Little People, Big World is about Amy and Matt Roloff. They are little people or dwarfs. They have three average height children and one dwarf child.
Jon & Kate Gosselin were a normal couple with some fertility issues. They scored some twins with their first pregnancy and Kate convinced Jon they should have “one more.” They got six. Oh and this poor mother is a compulsive cleaner with 6 toddlers.
Most reality television doesn’t have any relationship at all to reality. These two families are REAL. They deal how I deal – with a tone. It’s the arguing and bickering and real-life family interactions that keep me rolling in my seat the whole time.

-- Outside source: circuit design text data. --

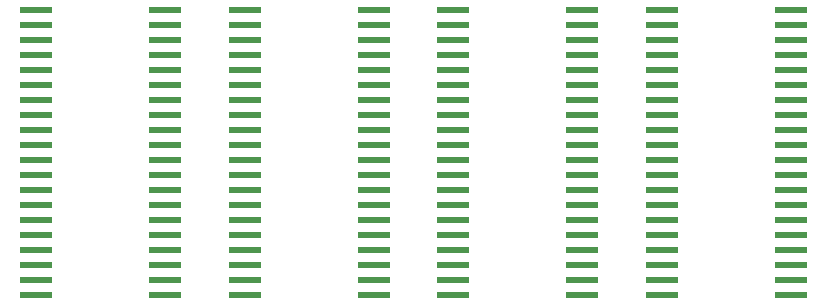
<source format=gbp>
G04 Layer: BottomPasteMaskLayer*
G04 EasyEDA v6.5.22, 2023-01-31 16:09:17*
G04 6fe1b45eb15a465e87536e095b6672f0,ba5b2474b43344648d466766df5634d0,10*
G04 Gerber Generator version 0.2*
G04 Scale: 100 percent, Rotated: No, Reflected: No *
G04 Dimensions in millimeters *
G04 leading zeros omitted , absolute positions ,4 integer and 5 decimal *
%FSLAX45Y45*%
%MOMM*%

%AMMACRO1*4,1,4,-1.389,-0.254,-1.389,0.254,1.389,0.254,1.389,-0.254,-1.389,-0.254,0*%
%ADD10MACRO1*%

%LPD*%
D10*
G01*
X1535087Y2679700D03*
G01*
X3302012Y2679700D03*
G01*
X5067312Y2679700D03*
G01*
X6832612Y2679700D03*
G01*
X444487Y3441700D03*
G01*
X444487Y3314700D03*
G01*
X444487Y3187700D03*
G01*
X444487Y3060700D03*
G01*
X444487Y2933700D03*
G01*
X444487Y2806700D03*
G01*
X444487Y2679700D03*
G01*
X444487Y2552700D03*
G01*
X444487Y2425700D03*
G01*
X444487Y2298700D03*
G01*
X444487Y2171700D03*
G01*
X444487Y2044700D03*
G01*
X444487Y1917700D03*
G01*
X444487Y1790700D03*
G01*
X444487Y1663700D03*
G01*
X444487Y1536700D03*
G01*
X444487Y1409700D03*
G01*
X444487Y1282700D03*
G01*
X444487Y1155700D03*
G01*
X444487Y1028700D03*
G01*
X1535087Y3441700D03*
G01*
X1535087Y3314700D03*
G01*
X1535087Y3187700D03*
G01*
X1535087Y3060700D03*
G01*
X1535087Y2933700D03*
G01*
X1535087Y2806700D03*
G01*
X1535087Y2552700D03*
G01*
X1535087Y2425700D03*
G01*
X1535087Y2298700D03*
G01*
X1535087Y2171700D03*
G01*
X1535087Y2044700D03*
G01*
X1535087Y1917700D03*
G01*
X1535087Y1790700D03*
G01*
X1535087Y1663700D03*
G01*
X1535087Y1536700D03*
G01*
X1535087Y1409700D03*
G01*
X1535087Y1282700D03*
G01*
X1535087Y1155700D03*
G01*
X1535087Y1028700D03*
G01*
X2211412Y3314700D03*
G01*
X2211412Y3187700D03*
G01*
X2211412Y3060700D03*
G01*
X3302012Y1028700D03*
G01*
X3302012Y1155700D03*
G01*
X3302012Y1282700D03*
G01*
X3302012Y1409700D03*
G01*
X3302012Y1536700D03*
G01*
X3302012Y1663700D03*
G01*
X3302012Y1790700D03*
G01*
X3302012Y1917700D03*
G01*
X3302012Y2044700D03*
G01*
X3302012Y2171700D03*
G01*
X3302012Y2298700D03*
G01*
X3302012Y2425700D03*
G01*
X3302012Y2552700D03*
G01*
X3302012Y2806700D03*
G01*
X3302012Y2933700D03*
G01*
X3302012Y3060700D03*
G01*
X3302012Y3187700D03*
G01*
X3302012Y3314700D03*
G01*
X3302012Y3441700D03*
G01*
X2211412Y3441700D03*
G01*
X2211412Y2933700D03*
G01*
X2211412Y2806700D03*
G01*
X2211412Y2679700D03*
G01*
X2211412Y2552700D03*
G01*
X2211412Y2425700D03*
G01*
X2211412Y2298700D03*
G01*
X2211412Y2171700D03*
G01*
X2211412Y2044700D03*
G01*
X2211412Y1917700D03*
G01*
X2211412Y1790700D03*
G01*
X2211412Y1663700D03*
G01*
X2211412Y1536700D03*
G01*
X2211412Y1409700D03*
G01*
X2211412Y1282700D03*
G01*
X2211412Y1155700D03*
G01*
X2211412Y1028700D03*
G01*
X3976712Y3441700D03*
G01*
X3976712Y3314700D03*
G01*
X3976712Y3187700D03*
G01*
X3976712Y3060700D03*
G01*
X3976712Y2933700D03*
G01*
X3976712Y2806700D03*
G01*
X3976712Y2679700D03*
G01*
X3976712Y2552700D03*
G01*
X3976712Y2425700D03*
G01*
X3976712Y2298700D03*
G01*
X3976712Y2171700D03*
G01*
X3976712Y2044700D03*
G01*
X3976712Y1917700D03*
G01*
X3976712Y1790700D03*
G01*
X3976712Y1663700D03*
G01*
X3976712Y1536700D03*
G01*
X3976712Y1409700D03*
G01*
X3976712Y1282700D03*
G01*
X3976712Y1155700D03*
G01*
X3976712Y1028700D03*
G01*
X5067312Y2806700D03*
G01*
X5067312Y2933700D03*
G01*
X5067312Y3060700D03*
G01*
X5067312Y3187700D03*
G01*
X5067312Y3314700D03*
G01*
X5067312Y3441700D03*
G01*
X5067312Y2552700D03*
G01*
X5067312Y2425700D03*
G01*
X5067312Y2298700D03*
G01*
X5067312Y2171700D03*
G01*
X5067312Y2044700D03*
G01*
X5067312Y1917700D03*
G01*
X5067312Y1790700D03*
G01*
X5067312Y1663700D03*
G01*
X5067312Y1536700D03*
G01*
X5067312Y1409700D03*
G01*
X5067312Y1282700D03*
G01*
X5067312Y1155700D03*
G01*
X5067312Y1028700D03*
G01*
X5742012Y3441700D03*
G01*
X5742012Y3314700D03*
G01*
X5742012Y3187700D03*
G01*
X5742012Y3060700D03*
G01*
X5742012Y2933700D03*
G01*
X5742012Y2806700D03*
G01*
X5742012Y2679700D03*
G01*
X5742012Y2552700D03*
G01*
X5742012Y2425700D03*
G01*
X5742012Y2298700D03*
G01*
X5742012Y2171700D03*
G01*
X5742012Y2044700D03*
G01*
X5742012Y1917700D03*
G01*
X5742012Y1790700D03*
G01*
X5742012Y1663700D03*
G01*
X5742012Y1536700D03*
G01*
X5742012Y1409700D03*
G01*
X5742012Y1282700D03*
G01*
X5742012Y1155700D03*
G01*
X5742012Y1028700D03*
G01*
X6832612Y2806700D03*
G01*
X6832612Y2933700D03*
G01*
X6832612Y3060700D03*
G01*
X6832612Y3187700D03*
G01*
X6832612Y3314700D03*
G01*
X6832612Y3441700D03*
G01*
X6832612Y2552700D03*
G01*
X6832612Y2425700D03*
G01*
X6832612Y2298700D03*
G01*
X6832612Y2171700D03*
G01*
X6832612Y2044700D03*
G01*
X6832612Y1917700D03*
G01*
X6832612Y1790700D03*
G01*
X6832612Y1663700D03*
G01*
X6832612Y1536700D03*
G01*
X6832612Y1409700D03*
G01*
X6832612Y1282700D03*
G01*
X6832612Y1155700D03*
G01*
X6832612Y1028700D03*
M02*

</source>
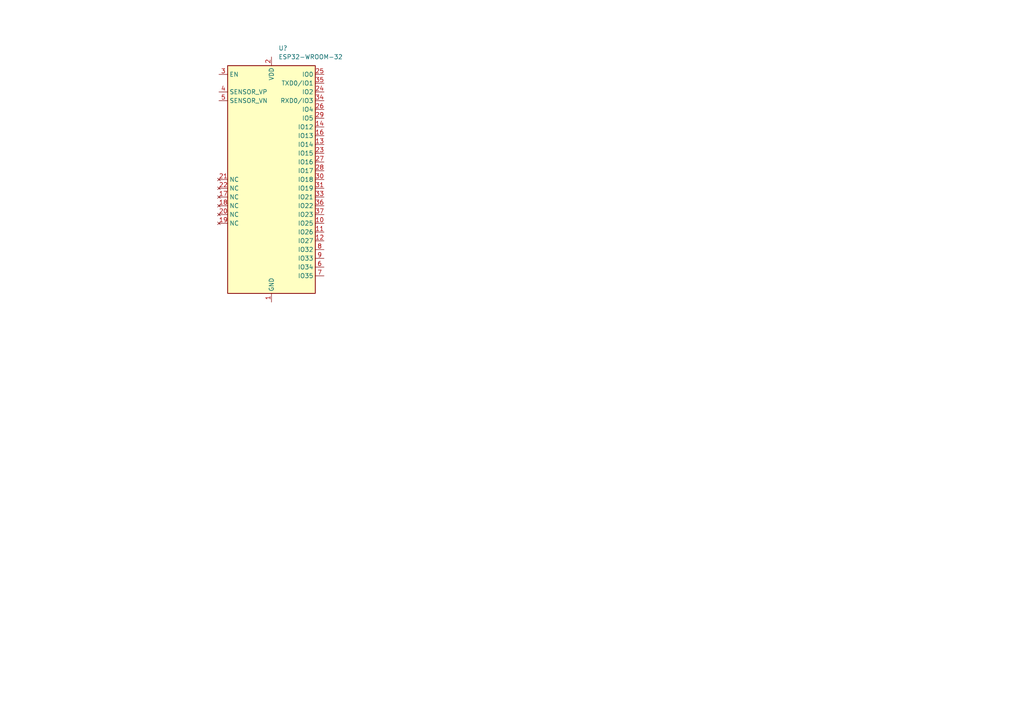
<source format=kicad_sch>
(kicad_sch (version 20211123) (generator eeschema)

  (uuid 936c17ce-fb40-4a71-a2b3-2608d5fcaf01)

  (paper "A4")

  


  (symbol (lib_id "esp32:ESP32-WROOM-32E") (at 78.74 52.07 0) (unit 1)
    (in_bom yes) (on_board yes) (fields_autoplaced)
    (uuid cd0a5848-09e4-4763-92ed-18c089ecbb18)
    (property "Reference" "U?" (id 0) (at 80.7594 13.97 0)
      (effects (font (size 1.27 1.27)) (justify left))
    )
    (property "Value" "ESP32-WROOM-32" (id 1) (at 80.7594 16.51 0)
      (effects (font (size 1.27 1.27)) (justify left))
    )
    (property "Footprint" "RF_Module:ESP32-WROOM-32" (id 2) (at 78.74 90.17 0)
      (effects (font (size 1.27 1.27)) hide)
    )
    (property "Datasheet" "https://www.espressif.com/sites/default/files/documentation/esp32-wroom-32_datasheet_en.pdf" (id 3) (at 71.12 50.8 0)
      (effects (font (size 1.27 1.27)) hide)
    )
    (pin "1" (uuid 1db0add7-12df-4d47-b394-a9578693afb6))
    (pin "10" (uuid c91722b0-5b2f-4132-bc97-4dbe7c97ecfb))
    (pin "11" (uuid 6a779fa5-3058-4ab6-bbc9-5358d0f0c908))
    (pin "12" (uuid 33916c43-5aac-4449-8068-3d9cb76b7d12))
    (pin "13" (uuid afccb12c-8605-4c08-bee7-3bfc607faa0b))
    (pin "14" (uuid 83285128-5023-4b7d-8414-ecafa7b13061))
    (pin "15" (uuid 223fee97-37a3-440f-a016-1ec0e651c367))
    (pin "16" (uuid d81c31bc-b51f-4168-9891-9c23703a7534))
    (pin "17" (uuid 78808f20-2e17-4510-9a2c-46a18471f428))
    (pin "18" (uuid e00629e1-6286-4a9b-b4b9-000a8b07159b))
    (pin "19" (uuid 8ee94303-d7c6-460d-a7d2-5f2c52798191))
    (pin "2" (uuid 9f03474d-bc0f-455f-ab16-0781f839a6c1))
    (pin "20" (uuid 145f8782-b3f7-46cd-937d-b8e18de6a2d1))
    (pin "21" (uuid fdaa35d2-a108-47c2-ae02-9712455806e6))
    (pin "22" (uuid 55ad7cc1-9d7e-4e5e-b9b4-13b682e6bde8))
    (pin "23" (uuid 4c6f756b-5d74-4496-8264-b82bcf2796d8))
    (pin "24" (uuid 6f7ce383-74fd-450b-b0d2-3d8fdc357d9a))
    (pin "25" (uuid ce4279fe-f1a7-40ec-bbb0-aeace6ae4379))
    (pin "26" (uuid a6c47688-9075-4ba7-9631-57f6009f40af))
    (pin "27" (uuid 9f23e2eb-88fb-4415-90eb-3cc05184b171))
    (pin "28" (uuid 2f320f60-7874-4d5f-8040-8eeac4cc9eb5))
    (pin "29" (uuid c3a98c07-ac63-4467-b262-fad4c06f2dca))
    (pin "3" (uuid f9c3ce61-3bbe-4c02-a24e-07e6876eb68d))
    (pin "30" (uuid e00cb66f-e66a-491d-a053-4aab36ec1697))
    (pin "31" (uuid c62b0e0d-0550-4cf0-8b9f-b6223d785a62))
    (pin "32" (uuid 5d6eca61-f309-4a53-b548-89aee2c5e81c))
    (pin "33" (uuid 9a6c34cf-ea82-4f2b-80a5-1751c4c43538))
    (pin "34" (uuid c3a97078-ff31-46c2-b7de-b9085f615ba8))
    (pin "35" (uuid 4c404c91-ceb5-43f5-8070-00a3cff0a671))
    (pin "36" (uuid ba7e4f7e-9732-4a84-965a-574c42a0abd6))
    (pin "37" (uuid c9d3c207-44b3-4fc1-802a-acb627eae2ab))
    (pin "38" (uuid 53a2e9e0-0b66-48db-9cd1-c79e17f5ff24))
    (pin "39" (uuid c340b4d6-b032-479c-9e69-92cf14254201))
    (pin "4" (uuid 13be7aa0-9756-455a-8a99-cd0e492efc11))
    (pin "5" (uuid bc98895e-5155-4e35-ae1e-b4afa2b8deb0))
    (pin "6" (uuid e2ee424b-c483-45cc-88df-d984bcc8e3aa))
    (pin "7" (uuid 53573728-dcc8-4d34-8c09-506bac5dbce6))
    (pin "8" (uuid 84d760a4-7183-4e72-86ad-9850d1020694))
    (pin "9" (uuid d3368917-ad09-4343-9042-d92155fe2412))
  )

  (sheet_instances
    (path "/" (page "1"))
  )

  (symbol_instances
    (path "/cd0a5848-09e4-4763-92ed-18c089ecbb18"
      (reference "U?") (unit 1) (value "ESP32-WROOM-32") (footprint "RF_Module:ESP32-WROOM-32")
    )
  )
)

</source>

When Kate gets all bossy with Jon in the toy store and then he tells her Stop talking to me like I’m a dog I laugh my head off. They took 8 small children to a toy store and that’s the worst thing that happened. Ha! I see people with one whinny brat come out of the toy store worse off than that. Or they try to get sextuplets dressed to go somewhere and and finally Jon snaps Yes! I only told you 17 freaking times! and I’m just so proud of them for actually leaving the house.
When the Roloffs take their family on a road trip in a motor home, to see where Matt proposed to Amy, and they fight the whole time. Finally Amy goes on a rant:
Look at me! I do not want to leave trash in the fire pit! This will be enough to piss me off do you know that? I don’t know why I even came. My God, you people argue about everything!
As someone who is trying to get a grip on her tone to improve her own slightly less than perfect family life these two shows are like pure love and joy to watch.
We may not talk to each other so nicely sometimes, but we’re still here pulling for the same cause and that’s evidence that we love each other, explains Kate. Here, Here Kate.
Kate and Amy are my modern-day mother heroes. I nominate them both for Mother of the Year.